The records that follow should be retyped word for word.

╭─ SUPPLIED INFORMATION

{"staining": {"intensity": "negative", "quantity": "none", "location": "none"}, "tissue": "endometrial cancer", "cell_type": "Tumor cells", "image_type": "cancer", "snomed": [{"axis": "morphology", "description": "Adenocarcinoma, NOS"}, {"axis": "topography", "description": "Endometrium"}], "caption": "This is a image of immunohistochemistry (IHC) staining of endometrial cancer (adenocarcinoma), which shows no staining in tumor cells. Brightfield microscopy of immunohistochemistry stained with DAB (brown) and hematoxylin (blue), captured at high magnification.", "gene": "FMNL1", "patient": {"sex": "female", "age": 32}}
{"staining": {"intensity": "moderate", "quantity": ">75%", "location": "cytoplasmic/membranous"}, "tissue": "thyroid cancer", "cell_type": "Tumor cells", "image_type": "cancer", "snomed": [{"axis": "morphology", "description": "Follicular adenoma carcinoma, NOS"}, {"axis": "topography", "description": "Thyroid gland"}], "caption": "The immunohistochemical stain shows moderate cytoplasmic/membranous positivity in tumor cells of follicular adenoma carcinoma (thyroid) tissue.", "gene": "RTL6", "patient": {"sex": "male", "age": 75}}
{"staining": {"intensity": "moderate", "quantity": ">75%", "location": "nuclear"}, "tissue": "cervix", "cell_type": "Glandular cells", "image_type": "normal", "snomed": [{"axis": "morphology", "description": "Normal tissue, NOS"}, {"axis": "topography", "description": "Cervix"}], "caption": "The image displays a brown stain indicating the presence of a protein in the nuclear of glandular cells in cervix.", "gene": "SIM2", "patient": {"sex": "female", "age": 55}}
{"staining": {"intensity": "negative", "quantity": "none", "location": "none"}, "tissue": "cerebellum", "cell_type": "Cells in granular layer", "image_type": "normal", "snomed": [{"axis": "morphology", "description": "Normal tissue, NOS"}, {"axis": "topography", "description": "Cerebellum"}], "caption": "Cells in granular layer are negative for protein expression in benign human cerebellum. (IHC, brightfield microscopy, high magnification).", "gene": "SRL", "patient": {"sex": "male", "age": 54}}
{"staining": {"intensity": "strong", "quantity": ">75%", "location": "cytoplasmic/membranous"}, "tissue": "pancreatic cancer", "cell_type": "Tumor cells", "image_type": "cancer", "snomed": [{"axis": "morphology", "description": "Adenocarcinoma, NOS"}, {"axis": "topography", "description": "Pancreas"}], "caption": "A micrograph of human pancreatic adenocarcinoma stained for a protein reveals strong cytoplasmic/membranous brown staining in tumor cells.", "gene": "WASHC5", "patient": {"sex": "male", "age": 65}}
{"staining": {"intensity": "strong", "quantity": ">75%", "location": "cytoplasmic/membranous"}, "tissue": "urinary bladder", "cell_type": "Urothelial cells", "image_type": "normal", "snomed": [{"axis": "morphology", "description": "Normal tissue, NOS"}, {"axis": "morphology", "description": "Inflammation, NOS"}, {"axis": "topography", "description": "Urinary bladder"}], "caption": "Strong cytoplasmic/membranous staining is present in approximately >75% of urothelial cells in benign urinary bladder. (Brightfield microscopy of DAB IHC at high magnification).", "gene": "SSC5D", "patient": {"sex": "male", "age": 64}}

╰─

FINISHED TASK
{"staining": {"intensity": "negative", "quantity": "none", "location": "none"}, "tissue": "endometrial cancer", "cell_type": "Tumor cells", "image_type": "cancer", "snomed": [{"axis": "morphology", "description": "Adenocarcinoma, NOS"}, {"axis": "topography", "description": "Endometrium"}], "caption": "This is a image of immunohistochemistry (IHC) staining of endometrial cancer (adenocarcinoma), which shows no staining in tumor cells. Brightfield microscopy of immunohistochemistry stained with DAB (brown) and hematoxylin (blue), captured at high magnification.", "gene": "FMNL1", "patient": {"sex": "female", "age": 32}}
{"staining": {"intensity": "moderate", "quantity": ">75%", "location": "cytoplasmic/membranous"}, "tissue": "thyroid cancer", "cell_type": "Tumor cells", "image_type": "cancer", "snomed": [{"axis": "morphology", "description": "Follicular adenoma carcinoma, NOS"}, {"axis": "topography", "description": "Thyroid gland"}], "caption": "The immunohistochemical stain shows moderate cytoplasmic/membranous positivity in tumor cells of follicular adenoma carcinoma (thyroid) tissue.", "gene": "RTL6", "patient": {"sex": "male", "age": 75}}
{"staining": {"intensity": "moderate", "quantity": ">75%", "location": "nuclear"}, "tissue": "cervix", "cell_type": "Glandular cells", "image_type": "normal", "snomed": [{"axis": "morphology", "description": "Normal tissue, NOS"}, {"axis": "topography", "description": "Cervix"}], "caption": "The image displays a brown stain indicating the presence of a protein in the nuclear of glandular cells in cervix.", "gene": "SIM2", "patient": {"sex": "female", "age": 55}}
{"staining": {"intensity": "negative", "quantity": "none", "location": "none"}, "tissue": "cerebellum", "cell_type": "Cells in granular layer", "image_type": "normal", "snomed": [{"axis": "morphology", "description": "Normal tissue, NOS"}, {"axis": "topography", "description": "Cerebellum"}], "caption": "Cells in granular layer are negative for protein expression in benign human cerebellum. (IHC, brightfield microscopy, high magnification).", "gene": "SRL", "patient": {"sex": "male", "age": 54}}
{"staining": {"intensity": "strong", "quantity": ">75%", "location": "cytoplasmic/membranous"}, "tissue": "pancreatic cancer", "cell_type": "Tumor cells", "image_type": "cancer", "snomed": [{"axis": "morphology", "description": "Adenocarcinoma, NOS"}, {"axis": "topography", "description": "Pancreas"}], "caption": "A micrograph of human pancreatic adenocarcinoma stained for a protein reveals strong cytoplasmic/membranous brown staining in tumor cells.", "gene": "WASHC5", "patient": {"sex": "male", "age": 65}}
{"staining": {"intensity": "strong", "quantity": ">75%", "location": "cytoplasmic/membranous"}, "tissue": "urinary bladder", "cell_type": "Urothelial cells", "image_type": "normal", "snomed": [{"axis": "morphology", "description": "Normal tissue, NOS"}, {"axis": "morphology", "description": "Inflammation, NOS"}, {"axis": "topography", "description": "Urinary bladder"}], "caption": "Strong cytoplasmic/membranous staining is present in approximately >75% of urothelial cells in benign urinary bladder. (Brightfield microscopy of DAB IHC at high magnification).", "gene": "SSC5D", "patient": {"sex": "male", "age": 64}}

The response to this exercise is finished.